Affects Version/s: 0.6.0
Fix Version/s: None
Something that's been bothering me recently is how we can support multiple YARN 2.X clusters, all on different versions.
At LinkedIn, we run integration and production YARN clusters for Samza on a specific version of YARN, but have a test cluster running a different (usually newer) version. For example, we might run integration and production clusters on 2.0.5-alpha, but the test cluster on 2.1.0.
The problem we have right now is that it's somewhat difficult to build a binary that can run on all of these clusters. Samza packages are deployed through a .tgz file with a bin and lib directory. The lib directory contains all jars (including Hadoop) that the job needs to run. The bin directory has a run-class.sh script in it, which adds ../lib/*.jar to the classpath.

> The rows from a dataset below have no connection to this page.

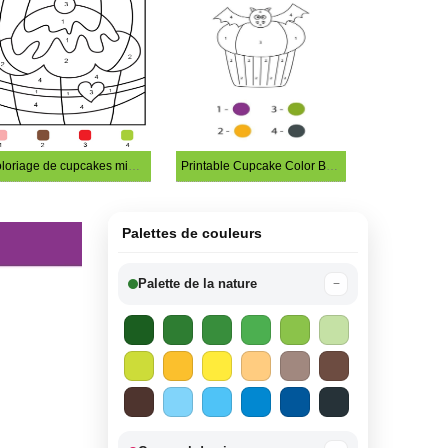
Coloriage de cupcakes mignons par numéros
Printable Cupcake Color By Number
Palettes de couleurs
Palette de la nature
−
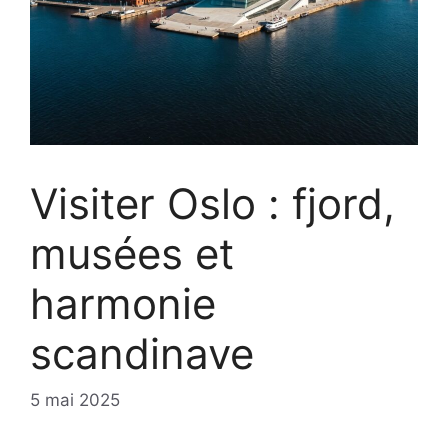
Visiter Oslo : fjord,
musées et
harmonie
scandinave
5 mai 2025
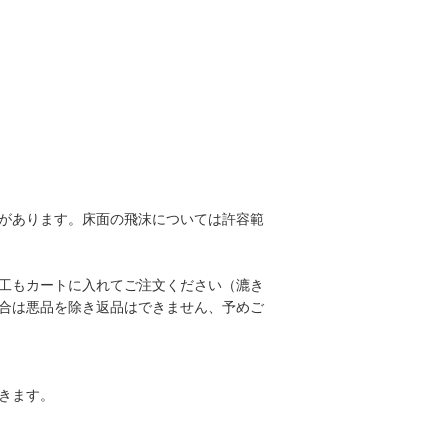
があります。床面の飛沫については許容範
工もカートに入れてご注文ください（漉き
合は悪品を除き返品はできません、予めご
きます。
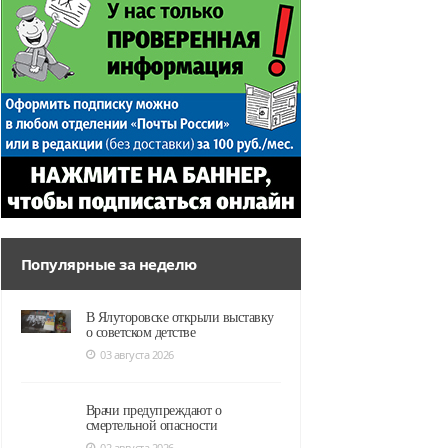
Популярные за неделю
В Ялуторовске открыли выставку
о советском детстве
03 августа 2026
Врачи предупреждают о
смертельной опасности
02 августа 2026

To complicate matters, YARN's 2.X versions are all backwards incompatible at the protocol level. YARN 2.0.4-alpha can't run on a 2.0.5-alpha cluster, and vice-versa. At the API-level (for the APIs Samza uses) 2.0.3-alpha, 2.0.4-alpha, and 2.0.5-alpha are all compatible (i.e. you can compile and run Samza with any one of these versions). I haven't tested 2.1.0-beta, yet, but I assume it's API compatible with 2.0.3-alpha an onward (should be verified, though). As a result, the incompatibility issue appears to be purely runtime. YARN clusters simple reject RPC calls from protobuf RPC versions that aren't the same as the version the YARN cluster is running (2.0.5-alpha clusters reject all non-2.0.5-alpha RPC calls).
Given this set of facts, right now you have to cross-build a Samza tarball for each version of Hadoop that you're running on (my-job-yarn-2.0.3-alpha.tgz, my-job.yarn-2.0.4-alpha.tgz, etc). This is kind of annoying, breaks reproducibility somewhat. Generally, testing on one binary, and running in production on another is kind of a bad idea, even if they're theoretically exactly the same, minus the YARN jars.

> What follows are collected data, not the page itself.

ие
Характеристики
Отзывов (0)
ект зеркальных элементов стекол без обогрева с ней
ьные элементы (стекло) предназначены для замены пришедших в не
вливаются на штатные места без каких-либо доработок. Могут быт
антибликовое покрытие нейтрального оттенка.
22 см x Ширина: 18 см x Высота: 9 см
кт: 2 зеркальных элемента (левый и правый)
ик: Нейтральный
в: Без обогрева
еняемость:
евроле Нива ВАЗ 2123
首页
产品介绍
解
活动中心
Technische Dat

I was thinking a better solution might be to:
1. Change the YarnConfig/YarnJob/ClientHelper to allow arbitrary resources with a config scheme like this: yarn.resource.<resource-name>.path=...
2. Change run-class.sh to add both ../lib/.jar and ../.../hadoop-libs/.jar
This seems like a good change to me because:
1. It allows jobs to attach arbitrary resources in addition to hadoop-libs.

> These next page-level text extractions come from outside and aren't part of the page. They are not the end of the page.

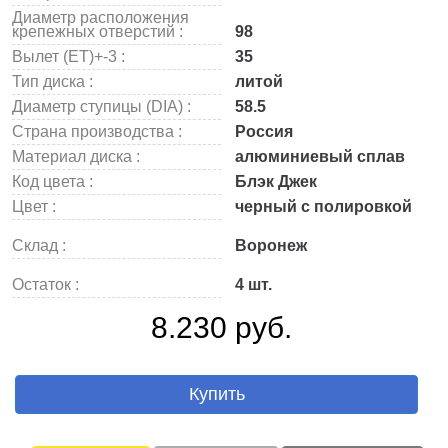
Диаметр расположения
крепежных отверстий :
98
Вылет (ET)+-3 :
35
Тип диска :
литой
Диаметр ступицы (DIA) :
58.5
Страна производства :
Россия
Материал диска :
алюминиевый сплав
Код цвета :
Блэк Джек
Цвет :
черный с полировкой
Склад :
Воронеж
Остаток :
4 шт.
8.230 руб.
Купить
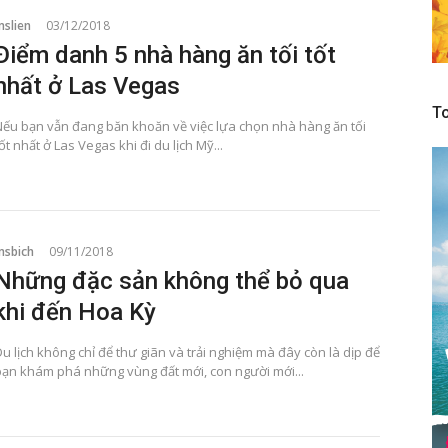
mslien
03/12/2018
Điểm danh 5 nhà hàng ăn tối tốt
nhất ở Las Vegas
To
Nếu bạn vẫn đang băn khoăn về việc lựa chọn nhà hàng ăn tối
ốt nhất ở Las Vegas khi đi du lịch Mỹ...
msbich
09/11/2018
Những đặc sản không thể bỏ qua
khi đến Hoa Kỳ
u lịch không chỉ để thư giãn và trải nghiệm mà đây còn là dịp để
bạn khám phá những vùng đất mới, con người mới...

2. It allows a single binary to be run with multiple versions of hadoop (vs one binary per Hadoop/YARN version).
3. If a non-manual (automated, or CI-based) job deployment mechanism is used, which automatically runs run-job.sh, then that deployment mechanism can auto-inject the appropriate version of YARN (using --config yarn.resource.hadoop-libs.path=...) based on the YARN cluster that the deployment mechanism is executing the job on.
4. If run-job.sh is being run by a user, they can use either the --config based approach (described in number 3), or they can use a config-based approach (test.properties has a path to YARN 2.1.0-beta, and prod.properties has a path to YARN 2.0.5-alpha).
5. It means that rolling out a new version of YARN doesn't require a re-build of every job package that runs on the cluster. You just need to update the config path to point to the new hadoop
6. This would theoretically allow us to switch from a JSON/environment variable config-passing approach to a distributed cache config-passing approach (config is a file on HDFS, or HTTP, or wherever). Right now, config is resolved at job-execution time (run-job.sh/JobRunner) into key/value pairs, and is passed to the AM/containers via environment variable as a JSON blob. This is kind of hacky, has size limits, and probably not the safest thing to do. A better (but perhaps less convenient) approach might be to require config to be a file which gets attached and un-tar'ed along with hadoop-libs and the job package. I haven't fully thought the file-based config feature through, but the proposed change would allow us to support this.